◆ How to complete this task
Scan the entries below for the word "Senat". Copy out every line in which it occurs.
++++ Records for the exercise ++++
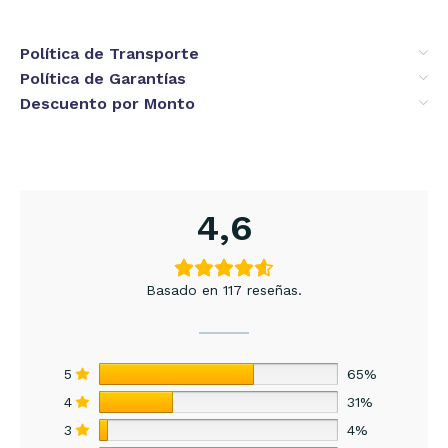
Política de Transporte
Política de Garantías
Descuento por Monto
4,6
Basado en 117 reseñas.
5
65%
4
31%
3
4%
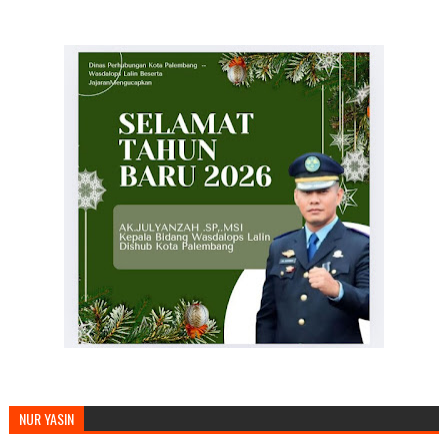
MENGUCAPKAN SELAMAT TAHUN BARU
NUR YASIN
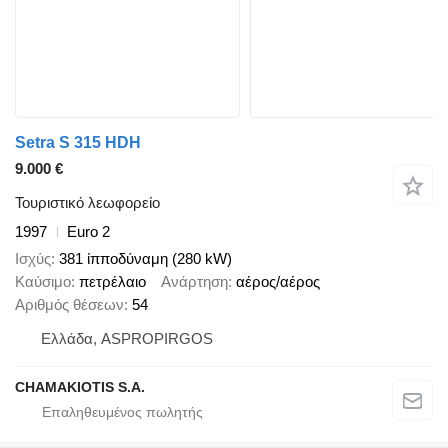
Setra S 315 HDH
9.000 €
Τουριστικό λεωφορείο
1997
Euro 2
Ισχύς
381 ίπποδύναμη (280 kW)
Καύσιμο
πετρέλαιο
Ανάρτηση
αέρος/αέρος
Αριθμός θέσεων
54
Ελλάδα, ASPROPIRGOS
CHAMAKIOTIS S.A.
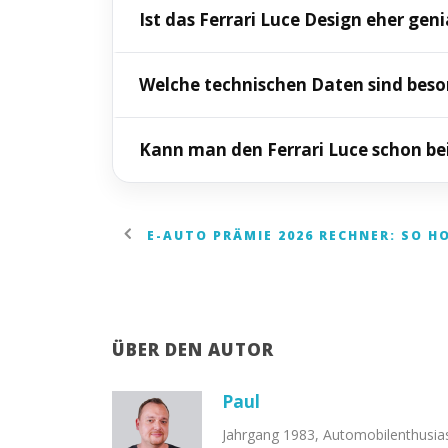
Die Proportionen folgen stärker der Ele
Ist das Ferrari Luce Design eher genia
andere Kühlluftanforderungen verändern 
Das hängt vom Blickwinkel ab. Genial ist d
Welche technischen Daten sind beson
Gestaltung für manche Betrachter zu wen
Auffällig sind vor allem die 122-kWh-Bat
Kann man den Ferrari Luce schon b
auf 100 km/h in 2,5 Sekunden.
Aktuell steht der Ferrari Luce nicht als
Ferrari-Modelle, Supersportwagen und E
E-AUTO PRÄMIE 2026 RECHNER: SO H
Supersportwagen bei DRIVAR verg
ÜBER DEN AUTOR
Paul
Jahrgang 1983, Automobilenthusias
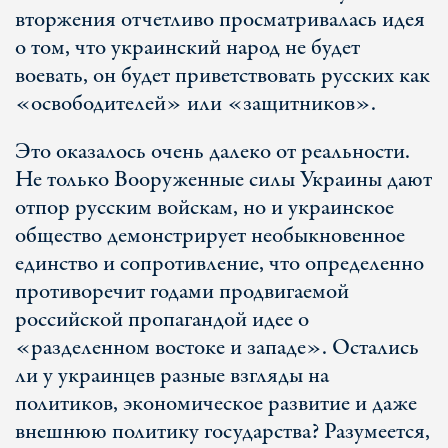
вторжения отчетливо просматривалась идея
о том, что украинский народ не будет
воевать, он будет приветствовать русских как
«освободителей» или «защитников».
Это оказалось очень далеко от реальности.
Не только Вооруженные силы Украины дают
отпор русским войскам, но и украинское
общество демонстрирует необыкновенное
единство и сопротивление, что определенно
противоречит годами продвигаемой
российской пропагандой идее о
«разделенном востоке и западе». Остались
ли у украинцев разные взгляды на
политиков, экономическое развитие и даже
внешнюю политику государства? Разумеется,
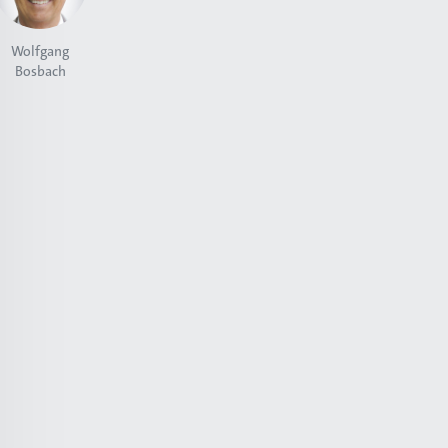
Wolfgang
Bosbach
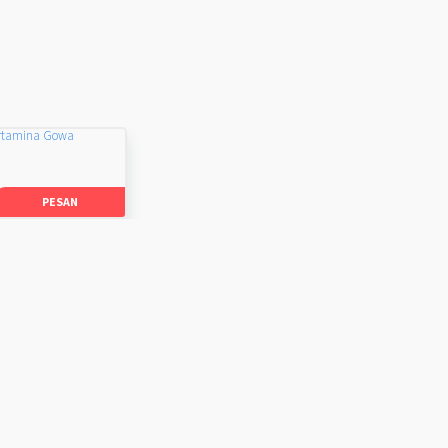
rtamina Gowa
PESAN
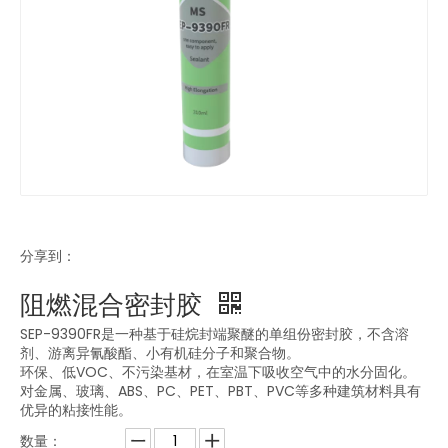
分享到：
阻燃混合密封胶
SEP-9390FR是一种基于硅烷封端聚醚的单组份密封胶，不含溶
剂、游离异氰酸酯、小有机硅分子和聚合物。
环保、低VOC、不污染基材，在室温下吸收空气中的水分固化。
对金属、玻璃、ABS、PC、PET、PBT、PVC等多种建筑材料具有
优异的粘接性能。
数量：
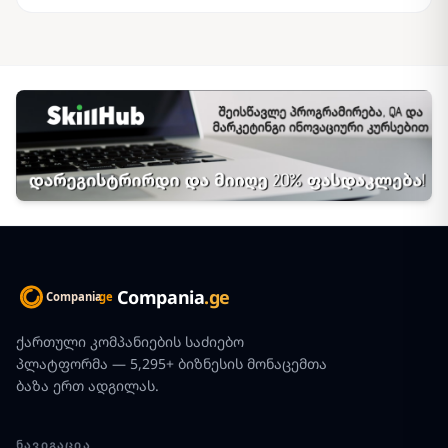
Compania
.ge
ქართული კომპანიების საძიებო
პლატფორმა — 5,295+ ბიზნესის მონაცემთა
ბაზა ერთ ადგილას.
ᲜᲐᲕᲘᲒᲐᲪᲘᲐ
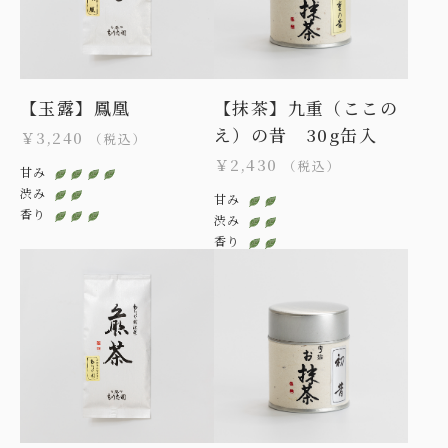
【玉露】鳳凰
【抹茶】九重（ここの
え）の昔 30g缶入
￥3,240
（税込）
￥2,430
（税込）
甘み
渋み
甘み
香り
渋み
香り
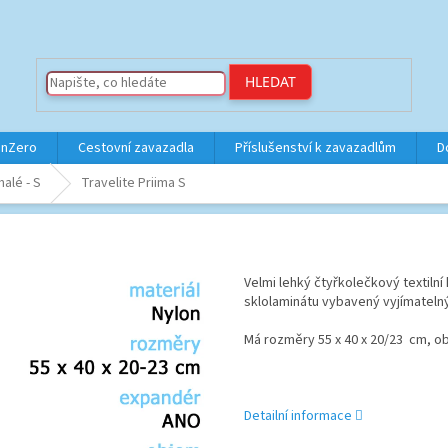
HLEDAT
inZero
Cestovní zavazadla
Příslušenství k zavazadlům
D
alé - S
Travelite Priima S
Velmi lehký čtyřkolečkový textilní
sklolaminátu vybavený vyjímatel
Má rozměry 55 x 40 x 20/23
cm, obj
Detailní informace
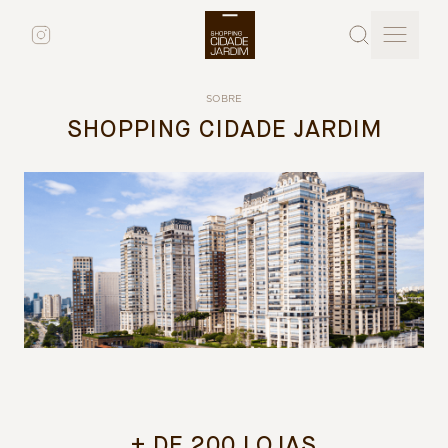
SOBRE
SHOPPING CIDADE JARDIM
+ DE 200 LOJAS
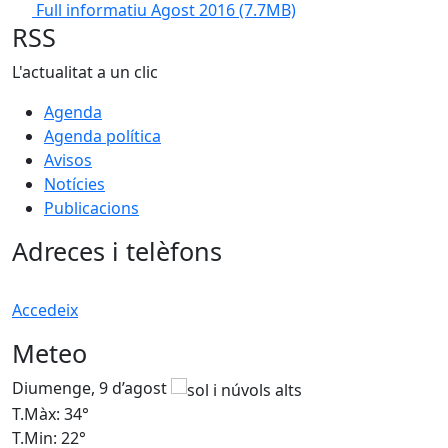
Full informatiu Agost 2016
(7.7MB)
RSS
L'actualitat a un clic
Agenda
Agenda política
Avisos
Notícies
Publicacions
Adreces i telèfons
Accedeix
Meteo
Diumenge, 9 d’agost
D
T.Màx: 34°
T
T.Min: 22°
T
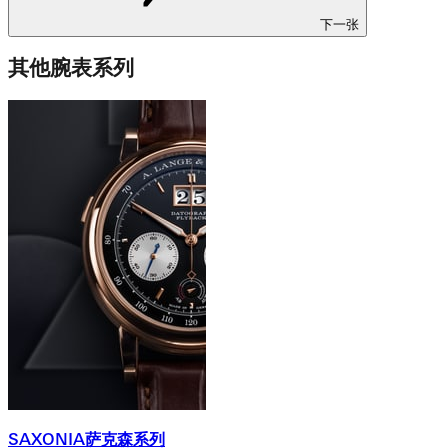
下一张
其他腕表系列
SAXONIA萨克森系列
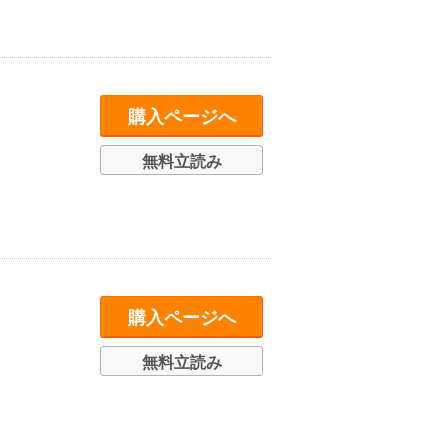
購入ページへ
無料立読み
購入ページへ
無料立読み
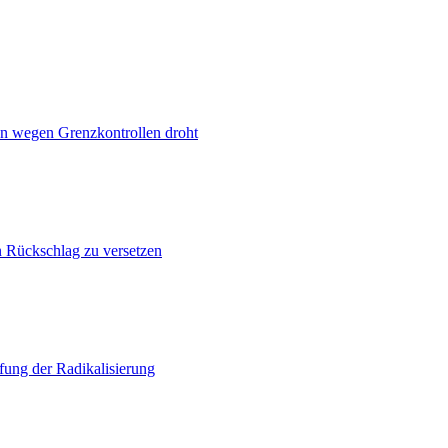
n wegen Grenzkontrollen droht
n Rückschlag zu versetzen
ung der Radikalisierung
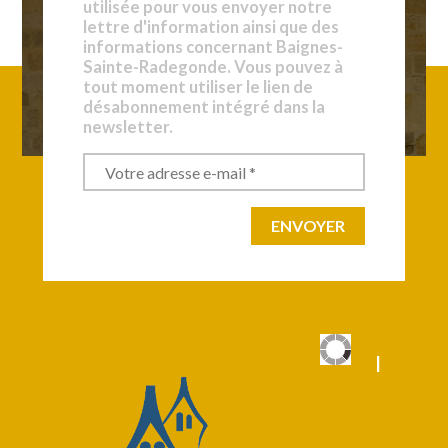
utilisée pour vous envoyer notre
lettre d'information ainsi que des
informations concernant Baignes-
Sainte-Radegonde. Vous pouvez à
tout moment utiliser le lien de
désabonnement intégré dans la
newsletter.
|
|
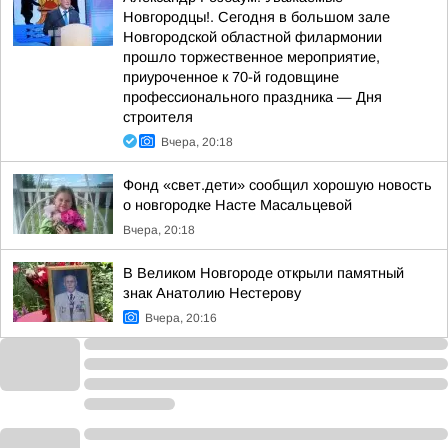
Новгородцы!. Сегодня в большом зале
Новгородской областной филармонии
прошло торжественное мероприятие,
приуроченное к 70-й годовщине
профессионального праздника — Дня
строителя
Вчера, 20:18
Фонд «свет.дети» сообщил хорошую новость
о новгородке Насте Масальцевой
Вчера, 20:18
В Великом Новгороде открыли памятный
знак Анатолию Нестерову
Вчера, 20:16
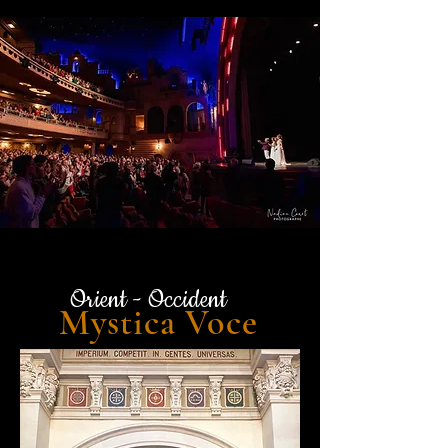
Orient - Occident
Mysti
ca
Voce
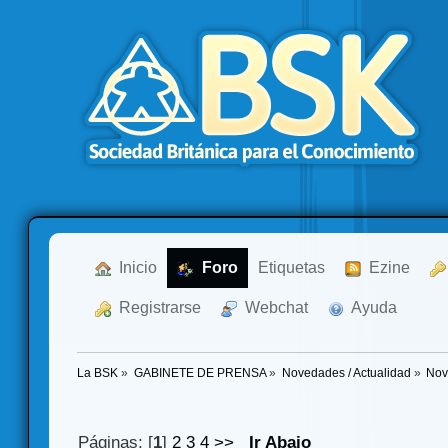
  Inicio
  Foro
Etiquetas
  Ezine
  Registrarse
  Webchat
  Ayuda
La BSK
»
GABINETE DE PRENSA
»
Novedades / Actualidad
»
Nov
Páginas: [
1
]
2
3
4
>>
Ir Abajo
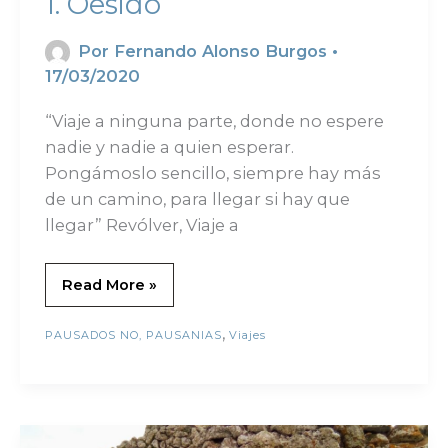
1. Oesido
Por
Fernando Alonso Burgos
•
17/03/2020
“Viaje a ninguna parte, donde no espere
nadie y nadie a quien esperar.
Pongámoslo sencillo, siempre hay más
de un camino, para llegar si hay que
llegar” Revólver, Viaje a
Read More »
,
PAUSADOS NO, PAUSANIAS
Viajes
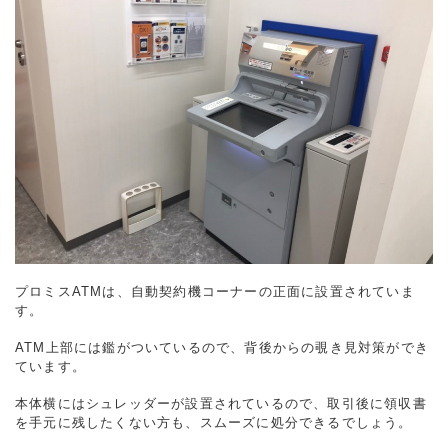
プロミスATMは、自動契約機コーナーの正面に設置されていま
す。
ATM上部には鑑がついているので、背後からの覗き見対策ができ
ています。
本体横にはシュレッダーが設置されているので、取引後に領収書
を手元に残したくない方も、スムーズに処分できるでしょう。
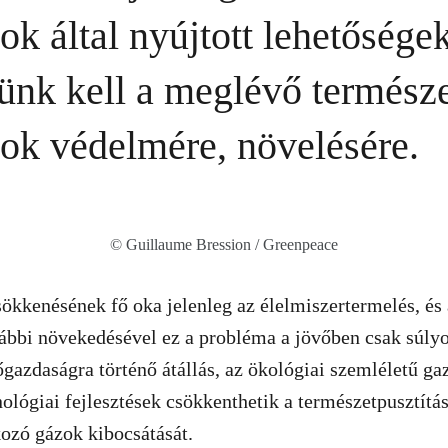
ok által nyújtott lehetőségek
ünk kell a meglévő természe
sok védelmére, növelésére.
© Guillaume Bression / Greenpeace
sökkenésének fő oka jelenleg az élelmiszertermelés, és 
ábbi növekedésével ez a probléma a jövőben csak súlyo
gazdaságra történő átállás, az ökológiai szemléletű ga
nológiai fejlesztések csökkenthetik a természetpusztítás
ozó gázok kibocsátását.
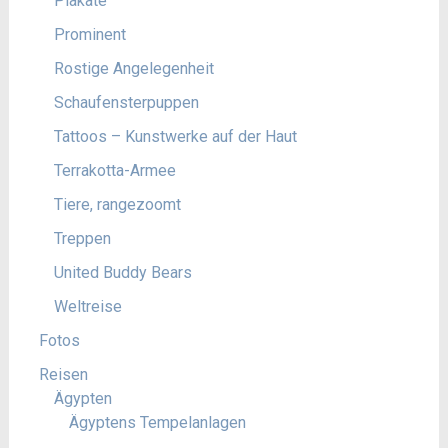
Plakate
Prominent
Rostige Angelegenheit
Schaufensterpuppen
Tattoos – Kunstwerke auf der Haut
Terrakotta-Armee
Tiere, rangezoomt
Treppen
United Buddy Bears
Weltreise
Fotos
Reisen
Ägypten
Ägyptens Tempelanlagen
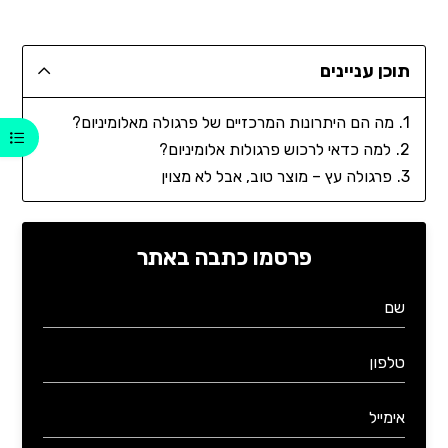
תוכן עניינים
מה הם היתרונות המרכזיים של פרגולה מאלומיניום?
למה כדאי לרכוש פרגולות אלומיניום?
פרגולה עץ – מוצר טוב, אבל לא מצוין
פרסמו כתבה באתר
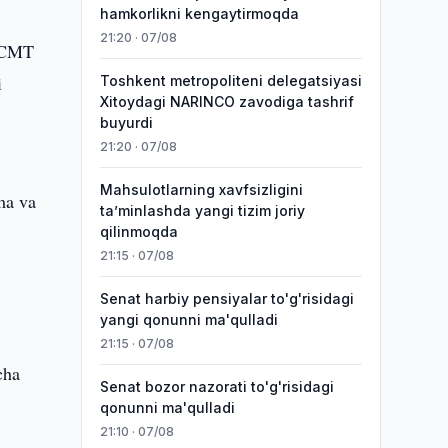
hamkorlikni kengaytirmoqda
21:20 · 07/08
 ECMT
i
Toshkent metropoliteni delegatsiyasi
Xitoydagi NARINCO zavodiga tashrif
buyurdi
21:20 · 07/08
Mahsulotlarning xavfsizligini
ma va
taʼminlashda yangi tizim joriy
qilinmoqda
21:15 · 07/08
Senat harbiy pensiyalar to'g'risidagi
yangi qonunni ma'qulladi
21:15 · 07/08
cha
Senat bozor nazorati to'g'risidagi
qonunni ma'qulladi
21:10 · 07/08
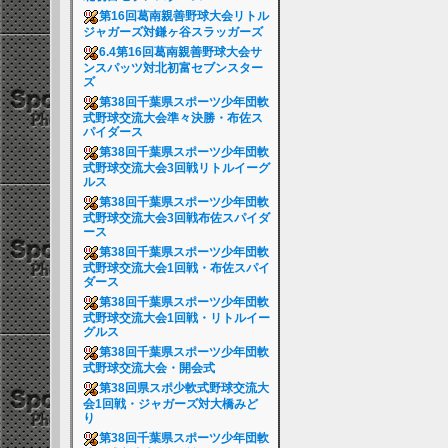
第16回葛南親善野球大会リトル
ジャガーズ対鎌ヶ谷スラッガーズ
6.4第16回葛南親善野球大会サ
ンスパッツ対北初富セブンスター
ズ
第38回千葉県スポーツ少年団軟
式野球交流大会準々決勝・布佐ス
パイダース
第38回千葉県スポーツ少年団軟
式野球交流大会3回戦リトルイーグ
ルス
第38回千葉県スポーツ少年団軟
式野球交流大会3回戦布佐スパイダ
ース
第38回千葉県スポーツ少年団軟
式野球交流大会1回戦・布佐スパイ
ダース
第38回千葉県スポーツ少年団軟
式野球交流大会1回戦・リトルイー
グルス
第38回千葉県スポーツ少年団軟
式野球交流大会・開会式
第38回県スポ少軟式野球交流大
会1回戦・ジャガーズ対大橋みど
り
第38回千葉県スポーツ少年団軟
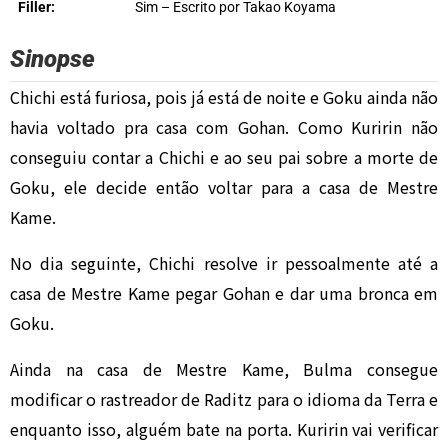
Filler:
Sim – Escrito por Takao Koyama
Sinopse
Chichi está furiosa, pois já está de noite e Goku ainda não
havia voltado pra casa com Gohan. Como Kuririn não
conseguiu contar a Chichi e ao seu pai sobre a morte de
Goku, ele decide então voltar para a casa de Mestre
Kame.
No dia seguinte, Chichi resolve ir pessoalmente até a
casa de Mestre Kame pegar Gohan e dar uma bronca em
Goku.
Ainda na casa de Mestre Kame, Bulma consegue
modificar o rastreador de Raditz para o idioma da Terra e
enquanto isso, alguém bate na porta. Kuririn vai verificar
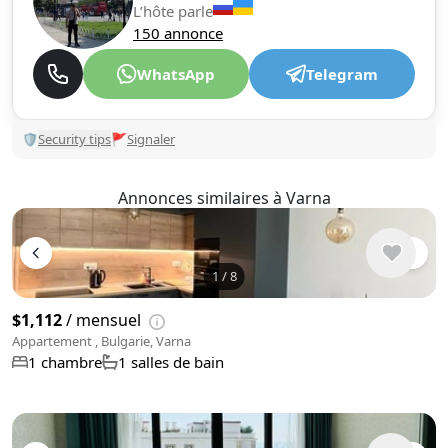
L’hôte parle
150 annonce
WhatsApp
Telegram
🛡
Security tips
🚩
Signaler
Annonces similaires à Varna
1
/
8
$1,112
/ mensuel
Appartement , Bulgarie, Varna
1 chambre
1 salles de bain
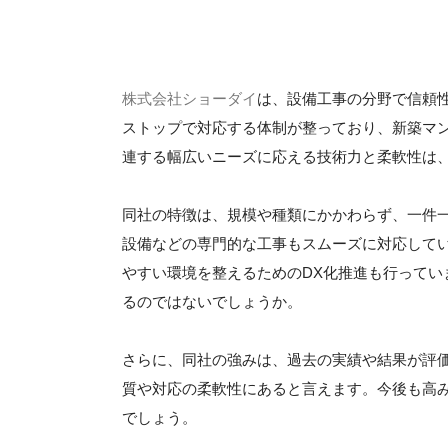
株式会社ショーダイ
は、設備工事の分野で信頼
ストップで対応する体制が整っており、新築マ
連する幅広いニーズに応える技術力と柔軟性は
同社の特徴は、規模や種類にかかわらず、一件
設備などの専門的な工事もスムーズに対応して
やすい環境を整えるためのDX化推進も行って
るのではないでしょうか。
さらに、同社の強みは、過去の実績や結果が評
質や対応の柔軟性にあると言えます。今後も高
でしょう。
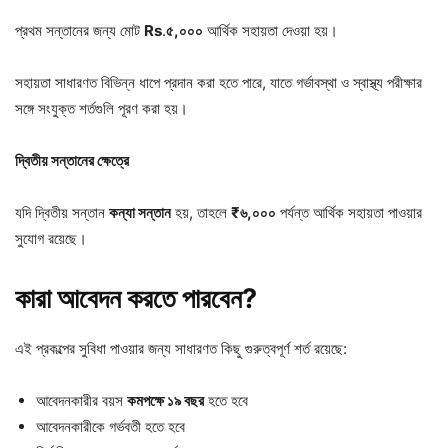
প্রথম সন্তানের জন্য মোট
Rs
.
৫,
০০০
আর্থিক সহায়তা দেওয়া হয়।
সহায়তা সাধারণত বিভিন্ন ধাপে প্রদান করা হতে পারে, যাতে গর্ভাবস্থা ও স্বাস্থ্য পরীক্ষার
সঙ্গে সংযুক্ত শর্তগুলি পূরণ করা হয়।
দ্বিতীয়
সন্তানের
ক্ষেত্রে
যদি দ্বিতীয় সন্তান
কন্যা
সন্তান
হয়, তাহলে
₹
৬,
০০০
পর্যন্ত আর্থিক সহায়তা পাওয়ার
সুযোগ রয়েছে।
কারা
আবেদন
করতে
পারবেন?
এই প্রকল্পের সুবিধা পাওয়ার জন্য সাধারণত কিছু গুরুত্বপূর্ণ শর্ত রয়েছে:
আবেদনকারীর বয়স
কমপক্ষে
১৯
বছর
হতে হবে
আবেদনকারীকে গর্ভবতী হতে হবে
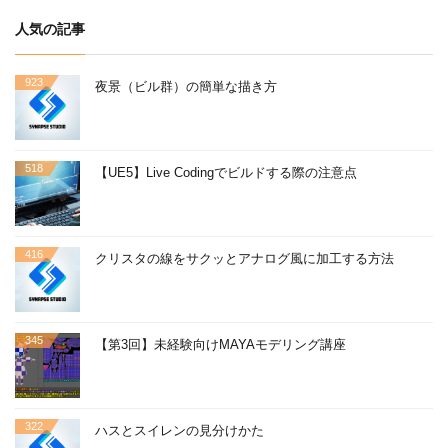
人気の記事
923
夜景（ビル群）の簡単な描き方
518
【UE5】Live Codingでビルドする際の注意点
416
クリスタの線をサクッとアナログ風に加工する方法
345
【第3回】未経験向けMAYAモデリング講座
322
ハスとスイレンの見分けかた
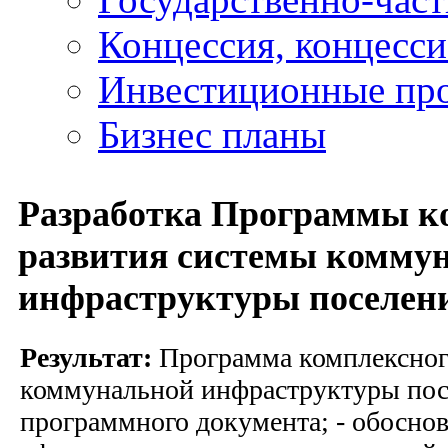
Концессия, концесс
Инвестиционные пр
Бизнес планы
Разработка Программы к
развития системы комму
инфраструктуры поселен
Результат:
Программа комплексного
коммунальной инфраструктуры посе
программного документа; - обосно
++++
◆ Task output
Senat harbiy pensiyalar to'g'risidagi
Senat bozor nazorati to'g'risidagi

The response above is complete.